Most recently, at an event in February, at New York University School of Law, Justice Sonia Sotomayor worried that the current intensely partisan atmosphere of hearings will impact the reputation of the Court.
She noted that Justice Ruth Bader Ginsburg, who served as a lawyer to the ACLU, was confirmed 96-3 and Justice Stephen Breyer, who worked at one point for the liberal lion Sen. Ted Kennedy, was confirmed 87-9. But that has changed in recent years, and the hearings themselves have become partisan fests justices feel are simply to be endured.
“Surely it has an effect on the appearance of the impartiality of the court,” Sotomayor (confirmed 68-31) said. “We are far from the times when Supreme Court nominees would receive nearly unanimous approval even in divided Congresses and, the more partisan the voting becomes, the less belief that the public is likely to have that congress is making a merits based or qualifications based assessment of judicial nominees.”
“Is it going to affect directly the court’s functioning?” she asked. “It could.”
During an event at Notre Dame in 2021, Justice Clarence Thomas — who was confirmed only after contentious hearings when Anita Hill made sexual harassment claims against him which he denied — said he thinks the hearings have changed because judges are failing to respect their boundaries on the court.
“I think a lot of the pressure on the nomination and the selection process is because of that,” he said. “I think the court was thought to be the least dangerous branch and we may have become the most dangerous; and I think that is problematic and hence the craziness during my confirmation was one of the results of that.

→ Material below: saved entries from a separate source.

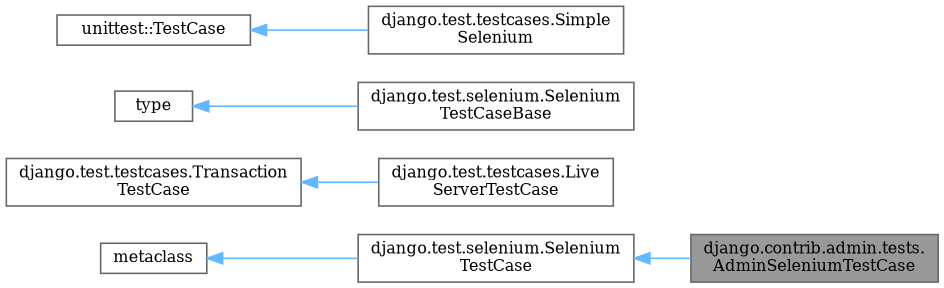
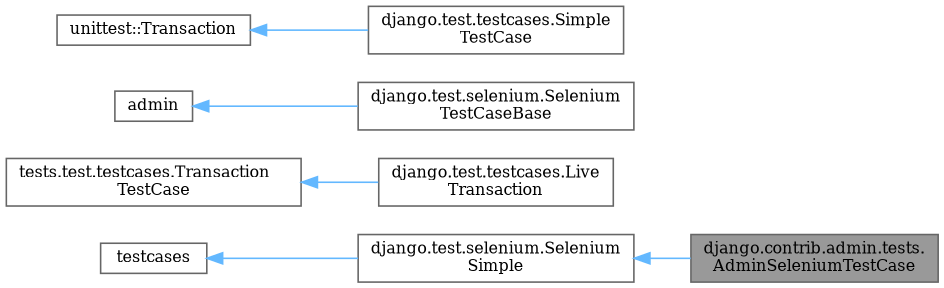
  digraph {
    fontname="DejaVu Serif"
    rankdir=LR
    node [color=gray40 fillcolor=white fontname="DejaVu Serif" fontsize=10 shape=box style=filled]
    edge [color=steelblue1 dir=back fontname="DejaVu Serif" fontsize=10 labelfontname=Helvetica labelfontsize=10 style=solid]
    n1 [fillcolor=grey60 fontcolor=black height=0.2 label="django.contrib.admin.tests.\lAdminSeleniumTestCase" width=0.4]
-   n2 [height=0.2 label="django.test.selenium.Selenium\lTestCase" width=0.4]
-   n3 [height=0.2 label="django.test.testcases.Live\lServerTestCase" width=0.4]
+   n2 [height=0.2 label="django.test.selenium.Selenium\lSimple" width=0.4]
+   n3 [height=0.2 label="django.test.testcases.Live\lTransaction" width=0.4]
    n4 [height=0.2 label="django.test.selenium.Selenium\lTestCaseBase" width=0.4]
-   n5 [height=0.2 label="django.test.testcases.Transaction\lTestCase" width=0.4]
-   n6 [height=0.2 label="django.test.testcases.Simple\lSelenium" width=0.4]
-   n7 [height=0.2 label="unittest::TestCase" width=0.4]
-   n8 [height=0.2 label=metaclass width=0.4]
-   n9 [height=0.2 label=type width=0.4]
+   n5 [height=0.2 label="tests.test.testcases.Transaction\lTestCase" width=0.4]
+   n6 [height=0.2 label="django.test.testcases.Simple\lTestCase" width=0.4]
+   n7 [height=0.2 label="unittest::Transaction" width=0.4]
+   n8 [height=0.2 label=testcases width=0.4]
+   n9 [height=0.2 label=admin width=0.4]
    n2 -> n1
    n5 -> n3
    n7 -> n6
    n8 -> n2
    n9 -> n4
  }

It was absolutely about abortion — a matter I had not thought deeply about at the time.”
Before she died, Ginsburg would often lament the current state of play. In 2017 at the Rathbun Lecture on a Meaningful Life, she said that a senator who had supported her back in 1993 “today wouldn’t touch me with a 10-foot pole”.
“I wish there were a way I could wave a magic wand and put it back when people were respectful of each other and the Congress was working for the good of the country and not just along party lines,” Ginsburg said.